→ Task objective
Extend the Cassandra mailing-list thread below, writing on from its last sentence.

___ Quoted passage ___

On Tue, Sep 11, 2012 at 3:57 AM, aaron morton <aaron@thelastpickle.com> wrote:
It's impossible to start new connections, or impossible to send requests, or it just doesn't return anything when you've sent a request.
If it's totally frozen it sounds like GC. How long does it freeze for?

Despite that, we occasionally get OOM exceptions, and nodes crashing, maybe a few times per month. 
Do you have an error stack ?

We can't find anything in the cassandra logs indicating that something's up
Is it logging dropped messages or high TP pending ? Are the freezes associated with compaction or repair running?

 and occasionally we do bulk deletion of supercolumns in a row.
mmm, are you sending a batch mutation with lots-o-deletes ? Each row mutation (insert or delete) in the batch becomes a thread pool tasks. If you send 1,000 rows in a batch you will temporarily prevent other requests from being served.

The config options we are unsure about are things like commit log sizes, ….
I would try to find some indication of what's going on before tweaking. Have you checked iostat ?

Hope that helps. 

-----------------
Aaron Morton
Freelance Developer
@aaronmorton

On 11/09/2012, at 2:05 AM, Henrik Schröder <skrolle@gmail.com> wrote:

Hi all,

We're running a small Cassandra cluster (v1.0.10) serving data to our web application, and as our traffic grows, we're starting to see some weird issues. The biggest of these is that sometimes, a single node becomes unresponsive. It's impossible to start new connections, or impossible to send requests, or it just doesn't return anything when you've sent a request. Our client library is set to retry on another server when this happens, and what we see then is that the request is usually served instantly. So it's not the case that some requests are very difficult, it's that sometimes a node is just "busy", and we have no idea why or what it's doing.

___ Given data ___

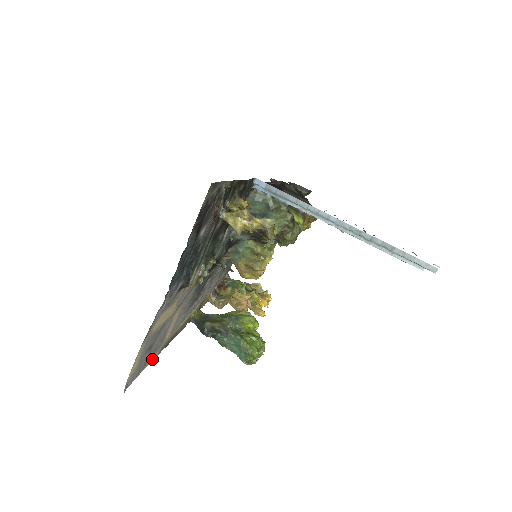
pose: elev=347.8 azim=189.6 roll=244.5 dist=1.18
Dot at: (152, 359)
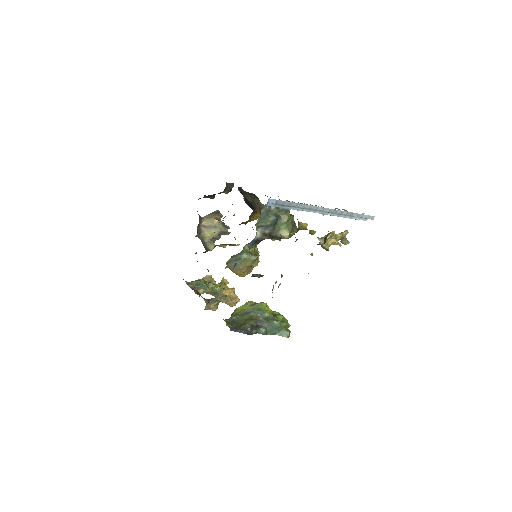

___

→ Exercise answer
We're using MRTG and Monit to monitor the servers, and in MRTG the average CPU usage is around 5%, on our quad-core Xeon servers with SSDs. But occassionally through Monit we can see that the 1-min load average goes above 4, and this usually corresponds to the above issues. Is this common? Does this happen to everyone else? And why the spikiness in load? We can't find anything in the cassandra logs indicating that something's up (such as a slow GC or compaction), and there's no corresponding traffic spike in the application either. Should we just add more nodes if any single one gets CPU spikes?

Another explanation could also be that we've configured it wrong. We're running pretty much default config. Each node has 16G of RAM, 4GB of heap, no row-cache and an sizeable key-cache. Despite that, we occasionally get OOM exceptions, and nodes crashing, maybe a few times per month. Should we increase heap size? Or move to 1.1 and enable off-heap caching?

We have quite a lot of traffic to the cluster. A single keyspace with two column families, RF=3, compression is enabled, and we're running the default size-tiered compaction.
Column family A has 60GB of actual data, each row has a single column, and that column holds binary data that varies in size up to 500kB. When we update a row, we write a new value to this single column, effectively replacing that entire row. We do ~1000 updates/s, totalling ~10MB/s in writes.
Column family B also has 60GB of actual data, but each row has a variable (~100-10000) number of supercolumns, and each supercolumn has a fixed number of columns with a fixed amount of data, totalling ~1kB. The operations we are doing on this column family is that we add supercolumns to rows with a rate of ~200/s, and occasionally we do bulk deletion of supercolumns in a row.

The config options we are unsure about are things like commit log sizes, memtable flushing thresholds, commit log syncing, compaction throughput, etc. Are we at a point with our data size and write load that the defaults aren't good enough anymore? Should we stick with size-tiered compaction, even though our application is update-heavy?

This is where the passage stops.